EKBIS.CO, JAKARTA -- Staf Ahli Menteri Pekerjaan Umum dan Perumahan Rakyat (PUPR) Bidang Teknologi, Industri dan Lingkungan Endra S Atmawidjaja mengatakan jumlah penduduk semakin meningkat dan harga tanah juga semakin tinggi. Sehingga hal tersebut mendorong penggunaan lahan secara efisien dengan cara vertikal.
“Pemerintah mulai memikirkan instrumen dan kepastian supaya masyarakat bisa tinggal di hunian tersebut dalam jangka waktu yang cukup panjang dan dengan biaya yang terjangkau. Oleh karena itu, disusunlah instrumen Sertifikat Kepemilikan Bangunan Gedung (SKBG) Satuan Rumah Susun (Sarusun),” kata Endra dalam pernyataan tertulisnya, Jumat (19/8/2022).

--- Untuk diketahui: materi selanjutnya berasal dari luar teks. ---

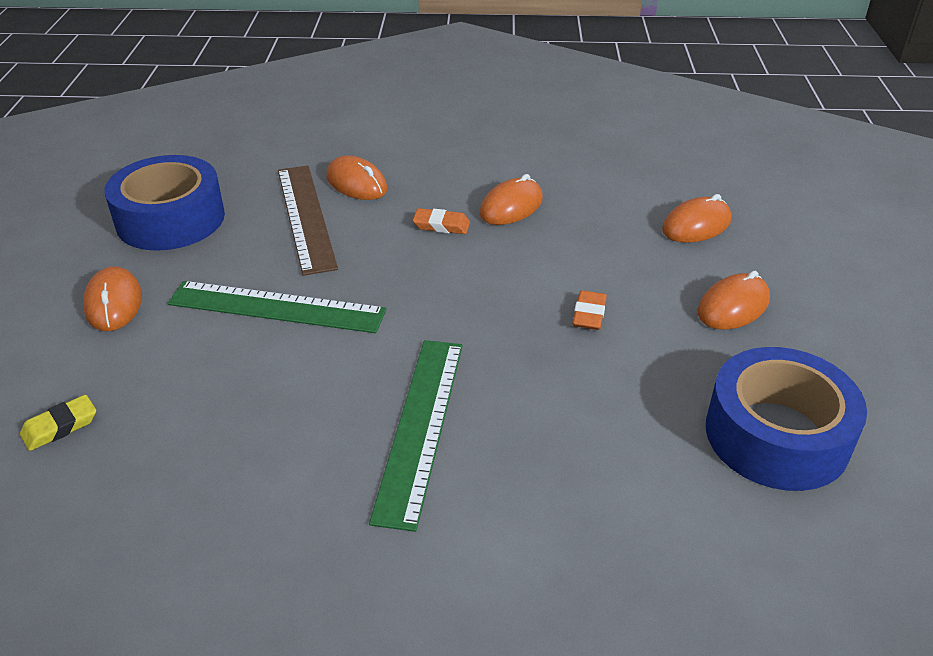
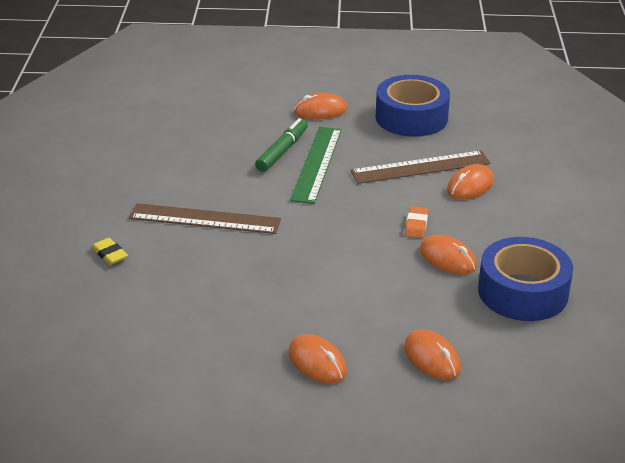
camera: 90 degrees right, 5 degrees down
yellow eraser [20,395,96,451] -> yellow eraser moved to [91,238,128,265]
green ruler [369,340,463,532] -> brown ruler [129,203,281,234]
orange eraser [572,290,607,330] -> none
blue tape [706,347,867,491] -> blue tape moved to [478,237,573,321]
none -> green marker [255,118,308,172]

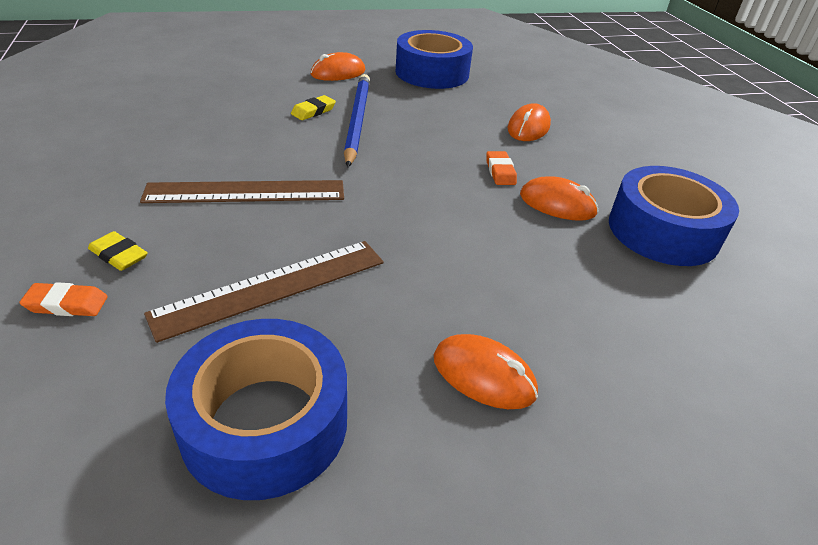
camera: 20 degrees left, 5 degrees up
green marker [255,118,308,172] -> yellow eraser [291,95,336,120]
green ruler [290,127,342,204] -> blue pencil [344,74,370,167]
brown ruler [350,151,490,184] -> brown ruler moved to [144,241,384,343]
orange mouse [404,330,461,380] -> none
none -> orange eraser [19,282,108,316]
none -> blue tape [165,319,347,500]

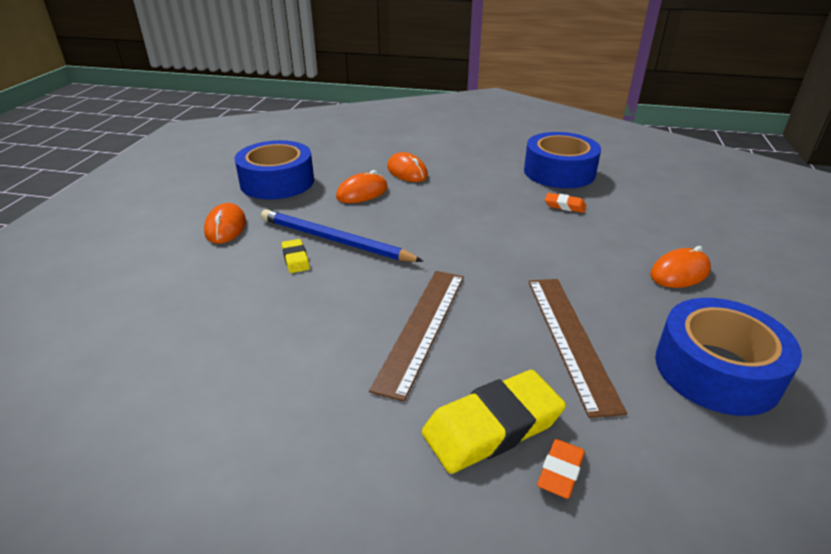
camera: 60 degrees left, 5 degrees down
yellow eraser [88,231,148,271] -> yellow eraser [422,370,566,474], size x2.04
orange eraser [486,151,517,185] -> orange eraser moved to [545,193,586,213]
orange mouse [520,176,599,221] -> orange mouse moved to [336,170,388,203]

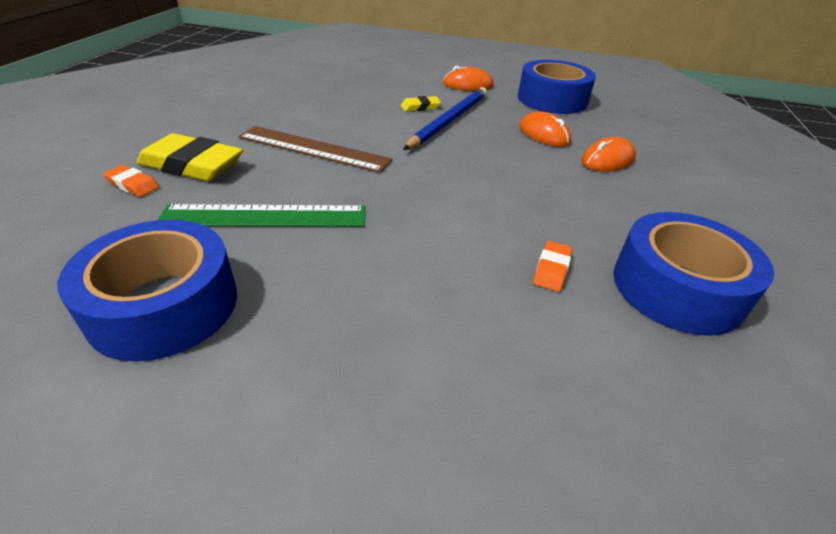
camera: 90 degrees right, 5 degrees up
yellow eraser [422,370,566,474] -> yellow eraser turned 45 degrees counterclockwise [137,133,243,181]
brown ruler [528,279,627,418] -> green ruler [158,204,366,227]
orange mouse [650,246,711,288] -> none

Direktur Jenderal Perumahan Kementerian PUPR Iwan Suprijanto mengatakan SKBG Sarusun merupakan sebuah konstruksi hukum baru tentang bukti kepemilikan unit hunian berupa rumah susun. Hal tersebut diperuntukkan khusus bagi MBR.
“Rumah susun tersebut dibangun dengan peran dan partisipasi pihak pelaku pembangunan yang melakukan sewa atas tanah yang dimiliki oleh pemerintah baik berupa Barang Milik Negara/Daerah (BMN/D) dengan jangka waktu sewa selama 60 tahun,”jelas Iwan.

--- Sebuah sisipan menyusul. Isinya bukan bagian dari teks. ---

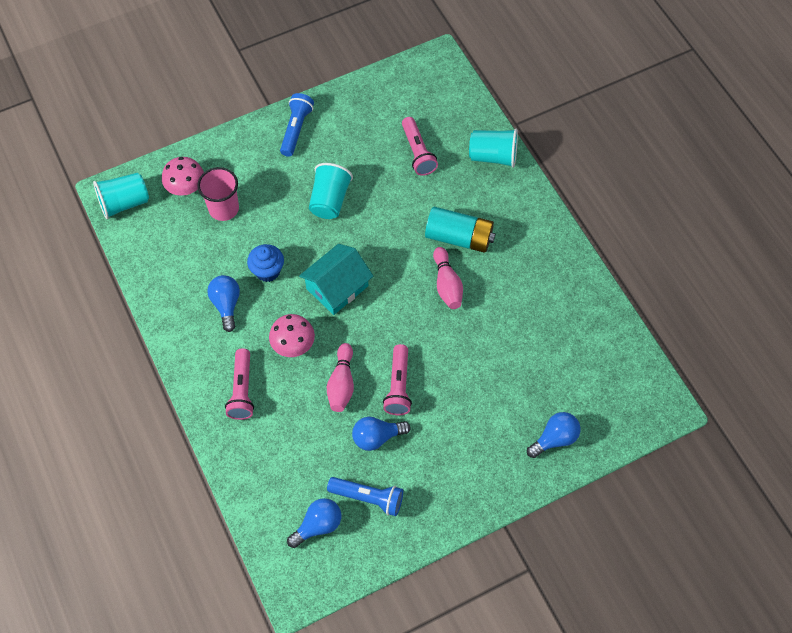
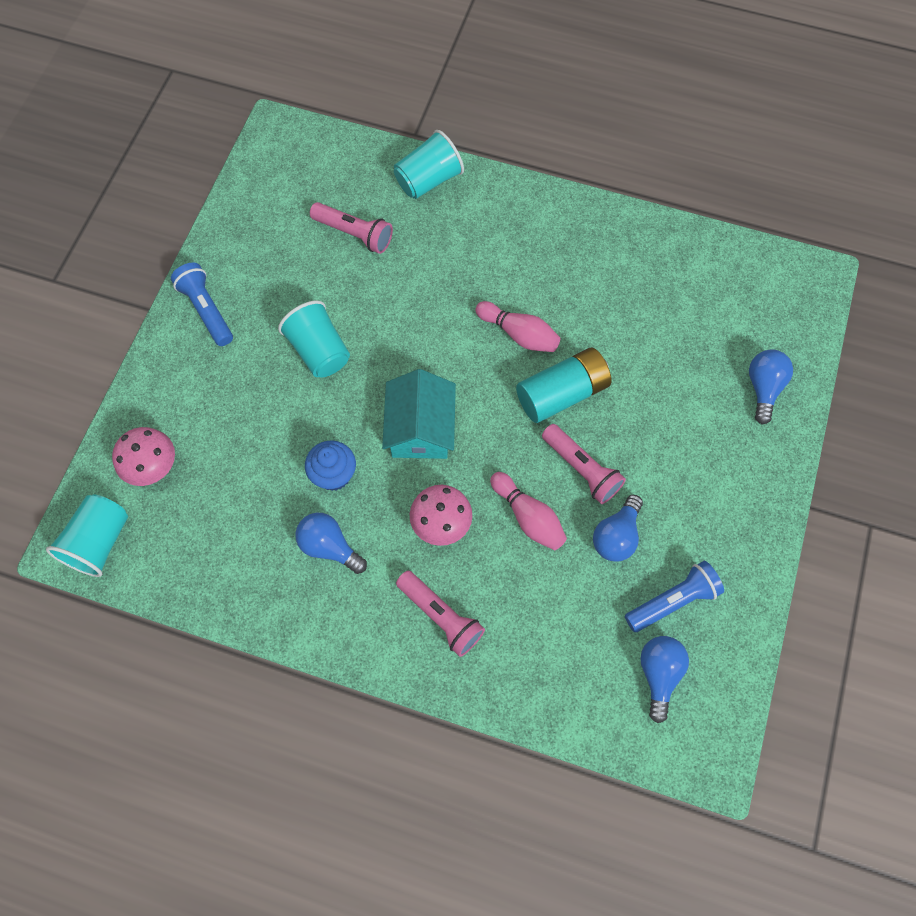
camera: 45 degrees left, 5 degrees up
pink cup [197,167,239,221] -> none
turquoise battery [425,207,495,253] -> turquoise battery moved to [516,348,612,423]

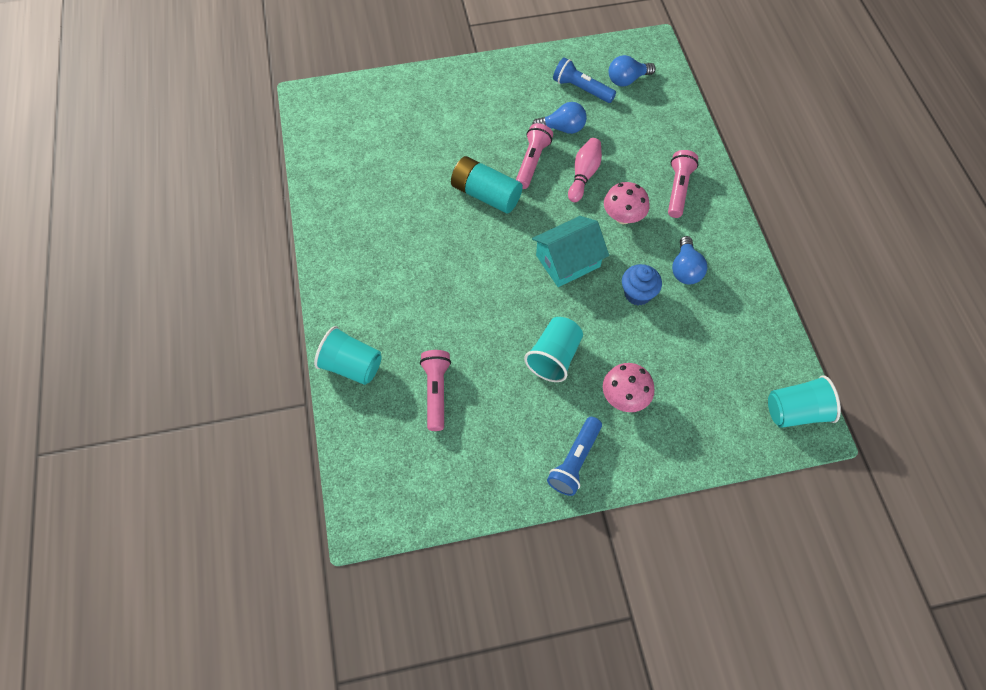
camera: 120 degrees left, 5 degrees down
pink mushroom [112,427,175,486] -> pink mushroom moved to [603,363,655,412]
pink bowling pin [475,301,560,352] -> none
blue light bulb [749,349,793,425] -> none

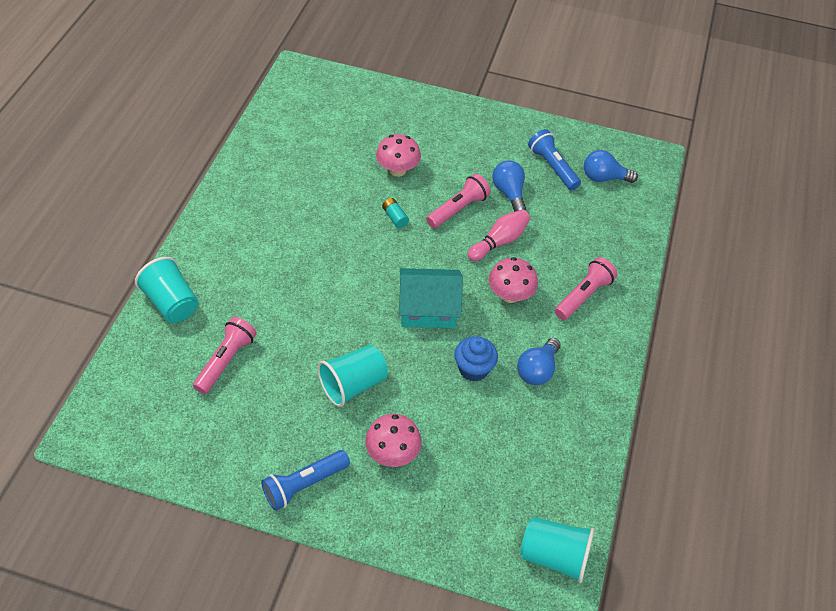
camera: 25 degrees right, 10 degrees down
turquoise battery [451,156,523,214] -> turquoise battery [382,198,409,228], size x0.43
blue light bulb [532,102,587,134] -> blue light bulb turned 135 degrees counterclockwise [492,160,526,212]
none -> pink mushroom [376,134,421,177]

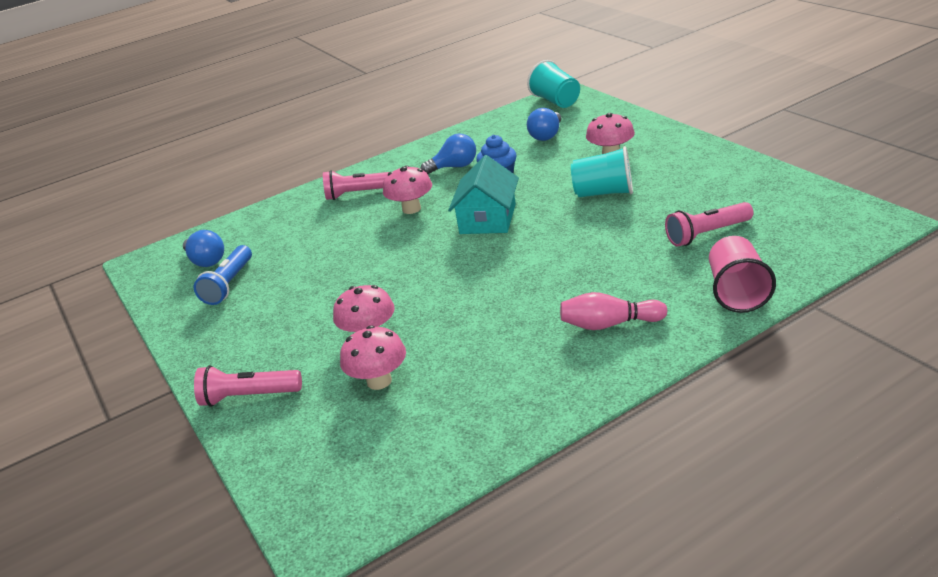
camera: 130 degrees left, 20 degrees down
turquoise cup [135,257,199,323] -> pink cup [709,236,776,313]
blue flashlight [261,450,350,511] -> none
turquoise battery [382,198,409,228] -> none
turquoise house [399,268,463,328] -> turquoise house turned 60 degrees clockwise [448,155,519,234]
pink flashlight [426,174,491,228] -> pink flashlight moved to [194,365,302,407]
pink bowling pin [467,210,530,261] -> pink bowling pin moved to [560,292,668,330]
blue light bulb [492,160,526,212] -> blue light bulb moved to [527,108,561,141]
none -> pink mushroom [340,325,406,390]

Setelah rumah susun dibangun, Iwan mengatakan unit-unit tersebut dijual kepada MBR untuk kemudian diterbitkan SKBG sebagai tanda bukti kepemilikan bangunan unit sarusun tersebut tanpa kepemilkan tanahnya. Skema tersebut memberikan jaminan kepastian bermukim bagi MBR dengan terbitnya sertifikat kepemilikan atas bangunan gedung.
Dasar pengaturan SKBG Sarusun tertuang dalam Undang-Undang Nomor 20 Tahun 2011 tentang Rumah Susun, Peraturan Pemerintah Nomor 13 Tahun 2021 tentang Penyelenggaraan Rumah Susun dan yang terakhir terbit Peraturan Menteri Nomor 17 Tahun 2021 tentang Bentuk dan Tata Cara Penerbitan SKBG Sarusun. Sejak terbitnya seluruh peraturan tersebut, Kementerian PUPR telah melakukan beberapa kali forum bimbingan teknis dan sosialisasi yang menjelaskan ketentuan tentang bentuk dan tata cara penerbitan SKBG.